Seni pamuklara yatırıp uyutmak geçti içimden.
 O kadar narindi yüreğime yansıyan duruşun. O kadar narin...
Düşlerin en güzelinde çıktın karşıma Şiraze.
Ben garip bir küçük kız, sana baktım uzun uzun.
Yüzümden döküldü parçalanmış yaşanmışlar.
Sen ne kadar erişilmezsen, ben o kadar çukurdaydım.
Sen ne kadar mutmain bakıyorsan dünyaya, ben o kadar eksiktim.
Düşlerin en güzelinde çıktın karşıma Şiraze.
 Parıldayan bir gözlerin, bir parmaklarının ziyneti kıymetli yüzüklerin değildi. Her şeyinle, nurdu üzerinden damlayan.
Ben o damlalardan birine dokunabilsem diye iç geçirirken...
her şey karardı. Düşlerin en güzelinde çıktın karşıma Şiraze.
Düşlerin en güzelini en güzel yapan, senin duruşun... bakışın... ve suskunluğundu. Gökten inen her kar tanesini, her yağmur damlasını taşımakla vazifeli meleklerden biriydin belki... belki öyle gelmiştin düşüme. Bir rahmet... bir bereket...
Düşlerin en güzelinde çıktın karşıma Şiraze.
Bir sarkıt gibi dondum yerimde; ne bir adım ileri, ne de geri... Sen gelmiştin düş senfonime, sen gelmiştin... insan seni göürünce belki ne istemesi gerektiğini farkediyor. Ben de belki, işte sırf bu yüzden uzandım sana, ‘bir dokunsam’ dedim. Dedim de öylece kaldım.

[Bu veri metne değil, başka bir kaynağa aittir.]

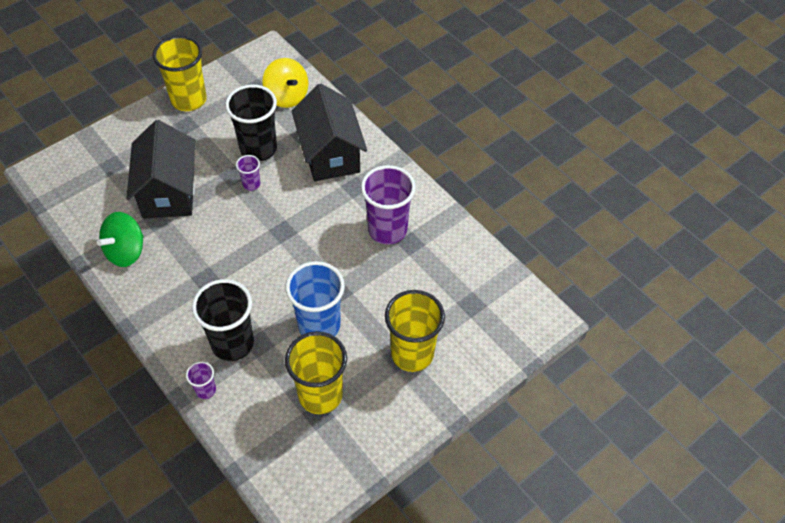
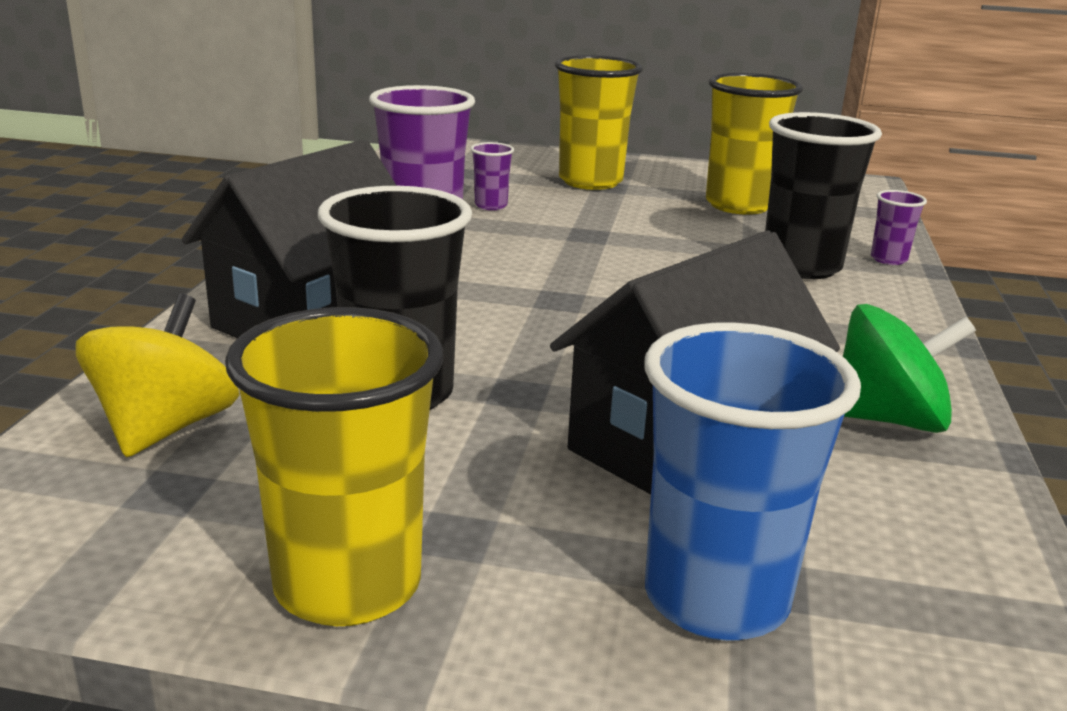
camera: 130 degrees left, 30 degrees down
(251, 184) = (506, 363): purple cup -> purple cup (491, 206)
(319, 326) = (660, 229): blue cup -> blue cup (716, 598)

Düşlerin en güzelinde çıktın karşıma Şiraze.
Düşlerin en güzelinde çıktın karşıma Şiraze.
Biri aldı götürdü beni senden. Bir evdi belki, bir oda... bir... bir... düş bu Şiraze.
Gerçeğin çizgilerine uymuyor ki. Oturdum bir başıma, gözlerimde sönmeyen ışıltın. Bembeyazlığınla kalabalıklara yön oldun. Düşlerin en güzelinde çıktın karşıma Şiraze. ‘Yüzünü dökme küçük kız’ dedim kendime.
‘Bırak üzülmeyi’ dedim. ‘Yalnız sen misin bir düşün, unutan sevilmeyi.’
Düşlerin en güzelinde çıktın karşıma Şiraze.
Biliyorum, bir kere çıktın karşıma, düş olsa da farketmez. Bir kere girdin yüreğime. Biliyorum, ‘her siyahın bir beyazı, gecelerin gündüzü de vardır.’ Düşlerin en güzelinde çıktın karşıma Şiraze.
Düşlerin en güzelinde çıktın karşıma Şiraze.
 Yürüdüğüm düş bahçeleri beni sana taşıdı. Yine de kalakalsam da böyle tek... böyle kimsesiz; dedim, ‘yüzünü dökme küçük kız, kızma onlara.’ Buruk bir tadı vardı yalnızlığımın, sen hep kalabalıklar içinde kim? Ben hep yalnızlıklar içinde kim?
Düşlerin en güzelinde çıktın karşıma Şiraze.
Dedim kendime, ‘yalnız sen misin bir düşün, zincir oranda buranda. Her tutsağın bir kaçışı, uykunun uyanışı da vardır.’ Uyansam yitiririm seni ben. Biliyorum ki, uyansam yitiririm seni ben. Bir daha çıkmazsın karşıma hiç. Üstelik dokunamadım da o naz ellerine. Ellerin ki belki kurtuluşum... ellerin ki belki tek umudum...
Düşlerin en güzelinde çıktın karşıma Şiraze. Düşlerin en güzelinde çıktın karşıma Şiraze.
‘Gördüm düşümden büyük bahçe yok.’ Ve gördüm düşümün en güzel çiçeği sensin. Kalabalıkların sevdiği, kalabalıkların sende dinlendiği... gecenin aydınlığı sensin.

Düşlerin en güzelinde çıktın karşıma Şiraze.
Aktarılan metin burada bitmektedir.